Doch so weit wie unter dem Durlacher Tor sind die Handwerker an anderer Stelle noch lange nicht. Beispielsweise hat unter dem Ettlinger Tor noch gar nicht der Trockenbau begonnen. Dort fehlt also etwa noch völlig die Auskleidung der oberen Betonwände und der Rohbaudecke mit Rigipsplatten, vom Putz darüber für die Akustik und die Optik in der Untergrundstation ganz zu schweigen.

Zeitdruck bei der Oberleitung

Dabei muss die Kasig davon ausgehen, dass die Firmen in den nächsten Monaten mit zusätzlichem Personal beim Trockenbau kräftig Gas geben, damit tatsächlich die Drähte für das Licht und für die Oberleitung in den Haltestellen und dem Tunnelabschnitten bis Ende Juli gespannt sind.

Nur wenn dies geschieht, kann Kasig-Chef Nenninger den Zeitplan einhalten und die Gleise dann pünktlich für den Straßenbahn-Probebetrieb unter der Erde an die Verkehrsbetriebe Karlsruhe (VBK) übergeben. Auf den Bahnsteigen müsse auch dann noch rund ein Jahr weiter gearbeitet werden, bis die U-Strab-Infrastruktur komplett ist, erklärt Nenninger.

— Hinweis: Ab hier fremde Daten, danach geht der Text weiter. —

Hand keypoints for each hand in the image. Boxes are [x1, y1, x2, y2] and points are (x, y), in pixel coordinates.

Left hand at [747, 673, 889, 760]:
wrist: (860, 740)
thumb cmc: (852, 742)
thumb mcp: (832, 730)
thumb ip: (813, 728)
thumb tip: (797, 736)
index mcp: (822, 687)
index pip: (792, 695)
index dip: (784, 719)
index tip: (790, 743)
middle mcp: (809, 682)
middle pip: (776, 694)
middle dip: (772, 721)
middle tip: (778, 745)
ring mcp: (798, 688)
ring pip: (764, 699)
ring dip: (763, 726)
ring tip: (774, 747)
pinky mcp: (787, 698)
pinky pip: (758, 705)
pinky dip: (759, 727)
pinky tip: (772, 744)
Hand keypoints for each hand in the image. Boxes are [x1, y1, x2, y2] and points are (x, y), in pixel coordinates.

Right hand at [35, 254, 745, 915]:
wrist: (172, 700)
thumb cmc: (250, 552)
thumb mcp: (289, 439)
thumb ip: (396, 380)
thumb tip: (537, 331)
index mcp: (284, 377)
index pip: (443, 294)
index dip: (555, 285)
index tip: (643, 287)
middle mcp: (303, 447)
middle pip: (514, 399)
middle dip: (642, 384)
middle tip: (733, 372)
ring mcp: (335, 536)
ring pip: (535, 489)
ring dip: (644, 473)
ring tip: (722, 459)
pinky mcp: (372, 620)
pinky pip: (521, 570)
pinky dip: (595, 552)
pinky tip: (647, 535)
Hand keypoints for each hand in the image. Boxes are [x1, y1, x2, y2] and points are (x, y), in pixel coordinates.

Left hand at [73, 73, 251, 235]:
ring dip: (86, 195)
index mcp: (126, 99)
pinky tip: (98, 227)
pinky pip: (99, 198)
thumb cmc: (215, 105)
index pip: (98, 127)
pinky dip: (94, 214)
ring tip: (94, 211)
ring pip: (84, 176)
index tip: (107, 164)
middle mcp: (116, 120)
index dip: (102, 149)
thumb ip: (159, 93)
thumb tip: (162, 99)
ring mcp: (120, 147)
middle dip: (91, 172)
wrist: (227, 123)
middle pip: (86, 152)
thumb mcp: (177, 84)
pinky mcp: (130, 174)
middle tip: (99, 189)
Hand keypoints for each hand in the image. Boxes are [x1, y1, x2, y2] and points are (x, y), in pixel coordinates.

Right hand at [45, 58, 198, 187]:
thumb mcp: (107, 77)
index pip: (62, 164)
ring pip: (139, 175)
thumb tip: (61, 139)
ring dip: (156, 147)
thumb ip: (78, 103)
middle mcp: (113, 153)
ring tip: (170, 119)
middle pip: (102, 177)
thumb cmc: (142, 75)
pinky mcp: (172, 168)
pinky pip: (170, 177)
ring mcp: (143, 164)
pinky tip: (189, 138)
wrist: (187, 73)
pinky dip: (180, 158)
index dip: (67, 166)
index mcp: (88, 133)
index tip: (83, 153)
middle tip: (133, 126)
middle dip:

Doch gerade an der Knappheit der Arbeitskräfte in der Bauhochkonjunktur hängt eben nicht nur der Baufortschritt. Die immense Nachfrage nach Handwerkern schlägt finanziell entsprechend zu Buche: Um die Spezialisten in den U-Strab-Tunnel zu bringen, muss die Kasig draufzahlen. Davon weiß eben Kasig-Geschäftsführer Pischon ein Lied zu singen. Dazu kommt noch: Je länger an der U-Strab gebaut wird, umso teurer wird das Milliardenprojekt.